Chez les voisins, les femmes, elles aussi, devaient interrompre leur travail pour lancer d’abord un œil de stupeur, peut-on s’habituer à ces choses, puis de colère, puis de tristesse, oh, combien compatissant.

Tout à coup, les cris cessèrent subitement, à croire que Castor venait d’enfoncer son poing dans la gorge de sa victime. La lutte continuait pourtant, à en juger par le bruit.

Une fenêtre vola en éclats, puis, à la surprise indicible de Blanchette, la porte, ouverte, avec fracas, livra passage à Déric Castor lui-même, oui, Déric Castor mal en équilibre et qui prit l’escalier de reculons pour venir, après quelques pivotages, s’abattre sur son derrière dans l’allée du jardin, la tête ébouriffée, les yeux bêtes et les cuisses niaisement écartées.

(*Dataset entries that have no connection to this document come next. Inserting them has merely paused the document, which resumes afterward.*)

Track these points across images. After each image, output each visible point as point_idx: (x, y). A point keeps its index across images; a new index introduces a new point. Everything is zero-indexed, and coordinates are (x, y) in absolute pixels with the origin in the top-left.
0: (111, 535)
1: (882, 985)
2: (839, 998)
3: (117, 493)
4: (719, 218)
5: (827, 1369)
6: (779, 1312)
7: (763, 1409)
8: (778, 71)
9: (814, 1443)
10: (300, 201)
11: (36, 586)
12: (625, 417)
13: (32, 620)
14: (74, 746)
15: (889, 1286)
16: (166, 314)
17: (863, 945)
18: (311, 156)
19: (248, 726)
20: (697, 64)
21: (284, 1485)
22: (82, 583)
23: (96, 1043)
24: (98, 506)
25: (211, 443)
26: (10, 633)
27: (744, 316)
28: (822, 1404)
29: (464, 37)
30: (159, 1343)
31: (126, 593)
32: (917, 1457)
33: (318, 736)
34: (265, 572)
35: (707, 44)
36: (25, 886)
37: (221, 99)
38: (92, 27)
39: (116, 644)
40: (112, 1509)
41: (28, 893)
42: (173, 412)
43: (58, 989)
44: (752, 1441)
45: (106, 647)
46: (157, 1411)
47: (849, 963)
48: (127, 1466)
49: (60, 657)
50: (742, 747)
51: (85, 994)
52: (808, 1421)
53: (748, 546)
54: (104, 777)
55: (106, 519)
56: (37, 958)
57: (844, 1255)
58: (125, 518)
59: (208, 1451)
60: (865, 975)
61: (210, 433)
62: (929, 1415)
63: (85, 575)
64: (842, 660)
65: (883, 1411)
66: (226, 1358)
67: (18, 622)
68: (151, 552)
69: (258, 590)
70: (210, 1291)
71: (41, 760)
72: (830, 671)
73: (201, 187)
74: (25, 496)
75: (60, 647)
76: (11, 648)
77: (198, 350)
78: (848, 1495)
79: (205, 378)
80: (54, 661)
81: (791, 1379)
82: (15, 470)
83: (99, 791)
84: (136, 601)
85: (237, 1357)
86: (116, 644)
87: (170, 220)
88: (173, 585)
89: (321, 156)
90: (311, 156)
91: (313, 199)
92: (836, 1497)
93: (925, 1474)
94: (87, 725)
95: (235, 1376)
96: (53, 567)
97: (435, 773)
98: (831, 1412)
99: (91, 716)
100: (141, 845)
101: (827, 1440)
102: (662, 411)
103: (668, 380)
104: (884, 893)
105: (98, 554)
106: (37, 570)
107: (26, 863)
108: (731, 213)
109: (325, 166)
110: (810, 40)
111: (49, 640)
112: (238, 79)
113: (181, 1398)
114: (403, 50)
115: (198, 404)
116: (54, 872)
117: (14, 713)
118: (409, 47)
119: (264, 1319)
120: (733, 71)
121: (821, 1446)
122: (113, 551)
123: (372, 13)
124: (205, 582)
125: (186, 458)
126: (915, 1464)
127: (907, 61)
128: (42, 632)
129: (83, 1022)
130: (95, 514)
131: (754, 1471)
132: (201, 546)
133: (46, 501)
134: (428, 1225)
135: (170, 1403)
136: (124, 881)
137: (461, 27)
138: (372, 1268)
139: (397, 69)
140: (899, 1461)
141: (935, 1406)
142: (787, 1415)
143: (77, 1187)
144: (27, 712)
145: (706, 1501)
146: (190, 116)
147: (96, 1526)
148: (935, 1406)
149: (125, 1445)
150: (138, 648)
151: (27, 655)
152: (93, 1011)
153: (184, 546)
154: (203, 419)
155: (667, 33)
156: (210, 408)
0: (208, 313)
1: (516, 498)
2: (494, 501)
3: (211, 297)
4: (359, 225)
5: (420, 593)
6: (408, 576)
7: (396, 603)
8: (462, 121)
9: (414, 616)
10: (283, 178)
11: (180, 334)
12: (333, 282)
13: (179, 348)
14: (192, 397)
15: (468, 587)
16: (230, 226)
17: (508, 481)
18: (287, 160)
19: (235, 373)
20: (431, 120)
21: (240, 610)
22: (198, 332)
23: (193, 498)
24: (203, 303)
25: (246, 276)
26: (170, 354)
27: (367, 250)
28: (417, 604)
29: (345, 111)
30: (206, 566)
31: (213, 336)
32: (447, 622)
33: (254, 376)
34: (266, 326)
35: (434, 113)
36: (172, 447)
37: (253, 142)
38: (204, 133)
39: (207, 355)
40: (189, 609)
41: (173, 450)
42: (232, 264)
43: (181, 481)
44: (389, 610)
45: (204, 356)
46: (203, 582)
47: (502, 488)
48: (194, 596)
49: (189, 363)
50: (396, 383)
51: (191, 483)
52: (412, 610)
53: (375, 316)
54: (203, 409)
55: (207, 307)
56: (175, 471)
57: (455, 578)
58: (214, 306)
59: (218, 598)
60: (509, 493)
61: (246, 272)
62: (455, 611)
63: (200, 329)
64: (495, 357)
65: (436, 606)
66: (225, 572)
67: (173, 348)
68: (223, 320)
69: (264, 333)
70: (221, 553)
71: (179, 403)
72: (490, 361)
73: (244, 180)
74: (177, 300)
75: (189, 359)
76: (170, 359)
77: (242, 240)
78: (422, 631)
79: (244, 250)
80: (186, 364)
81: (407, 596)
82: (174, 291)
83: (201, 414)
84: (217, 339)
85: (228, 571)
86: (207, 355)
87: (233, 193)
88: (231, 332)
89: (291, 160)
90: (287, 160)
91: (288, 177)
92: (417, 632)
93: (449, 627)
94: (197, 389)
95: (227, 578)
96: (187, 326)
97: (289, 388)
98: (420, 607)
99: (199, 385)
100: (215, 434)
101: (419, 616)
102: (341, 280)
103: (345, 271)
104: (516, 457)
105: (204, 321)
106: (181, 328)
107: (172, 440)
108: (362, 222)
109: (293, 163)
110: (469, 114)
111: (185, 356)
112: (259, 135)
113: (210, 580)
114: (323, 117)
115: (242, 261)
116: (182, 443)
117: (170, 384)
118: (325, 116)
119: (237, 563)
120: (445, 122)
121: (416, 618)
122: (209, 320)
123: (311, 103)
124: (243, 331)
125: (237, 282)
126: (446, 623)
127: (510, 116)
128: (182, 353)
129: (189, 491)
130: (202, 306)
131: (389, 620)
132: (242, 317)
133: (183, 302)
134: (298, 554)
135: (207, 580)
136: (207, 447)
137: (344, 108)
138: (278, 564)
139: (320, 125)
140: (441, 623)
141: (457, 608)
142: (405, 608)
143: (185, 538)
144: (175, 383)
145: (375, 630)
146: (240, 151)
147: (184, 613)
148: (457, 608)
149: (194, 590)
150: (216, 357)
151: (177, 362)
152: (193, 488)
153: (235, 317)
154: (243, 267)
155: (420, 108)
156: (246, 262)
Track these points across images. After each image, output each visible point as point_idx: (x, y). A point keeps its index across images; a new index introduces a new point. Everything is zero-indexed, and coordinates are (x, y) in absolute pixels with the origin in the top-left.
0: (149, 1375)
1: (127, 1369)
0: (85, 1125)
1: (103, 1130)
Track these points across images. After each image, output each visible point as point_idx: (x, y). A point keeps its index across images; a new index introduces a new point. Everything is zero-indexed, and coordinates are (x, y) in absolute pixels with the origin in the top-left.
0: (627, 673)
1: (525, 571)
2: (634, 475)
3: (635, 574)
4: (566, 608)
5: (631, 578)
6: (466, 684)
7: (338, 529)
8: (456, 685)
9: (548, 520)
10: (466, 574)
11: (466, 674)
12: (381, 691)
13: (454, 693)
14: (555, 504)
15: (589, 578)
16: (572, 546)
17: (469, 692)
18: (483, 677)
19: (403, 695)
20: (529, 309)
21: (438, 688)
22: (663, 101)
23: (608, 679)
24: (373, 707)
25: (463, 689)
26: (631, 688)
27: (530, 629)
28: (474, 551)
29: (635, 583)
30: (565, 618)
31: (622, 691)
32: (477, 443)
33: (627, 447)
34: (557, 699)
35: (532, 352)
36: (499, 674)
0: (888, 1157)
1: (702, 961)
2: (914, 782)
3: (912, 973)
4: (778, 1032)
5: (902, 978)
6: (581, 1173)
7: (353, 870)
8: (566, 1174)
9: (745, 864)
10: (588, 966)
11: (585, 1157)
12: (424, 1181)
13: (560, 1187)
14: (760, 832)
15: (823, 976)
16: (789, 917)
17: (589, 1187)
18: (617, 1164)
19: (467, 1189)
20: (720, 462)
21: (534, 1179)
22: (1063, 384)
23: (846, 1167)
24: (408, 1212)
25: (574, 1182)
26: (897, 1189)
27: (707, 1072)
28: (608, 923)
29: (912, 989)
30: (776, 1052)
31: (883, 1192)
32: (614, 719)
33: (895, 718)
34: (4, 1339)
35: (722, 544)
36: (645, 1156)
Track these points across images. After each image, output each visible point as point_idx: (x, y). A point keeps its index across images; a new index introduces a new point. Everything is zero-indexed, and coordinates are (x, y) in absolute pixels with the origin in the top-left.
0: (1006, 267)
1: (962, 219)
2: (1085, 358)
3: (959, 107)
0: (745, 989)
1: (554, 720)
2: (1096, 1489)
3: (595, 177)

Ma’me Castor apparaissait dans sa porte, en désordre mais non défaite, les coudes légèrement éloignés du corps, comme si ses poings lui pesaient au bout des bras.

— Déric ! prononça-t-elle, en pleine maîtrise d’elle-même, j’veux pas t’revoir dans la maison, d’icitte à à soir ! Tu m’entends ? Ah, tu créais que j’étais pas capable d’apprendre à m’battre ?… Ça fait trois ans que ça dure, Déric. J’connais tes coups, à c’t’heure !… pis t’as besoin de t’tenir d’aplomb rapport que ça va être glissant !…

Et tournant le dos, les épaules hautes, elle referma la porte avec bruit, comme l’autre jadis.

— Ah, c’est donc ça, s’exclama-t-on au village qu’a’elle s’plaignait point ! Tiens, c’t’homme ! mais i’l’endurcissait de jour en jour !…

— C’est ça, conclut Blanchette, a’lle l’étudiait…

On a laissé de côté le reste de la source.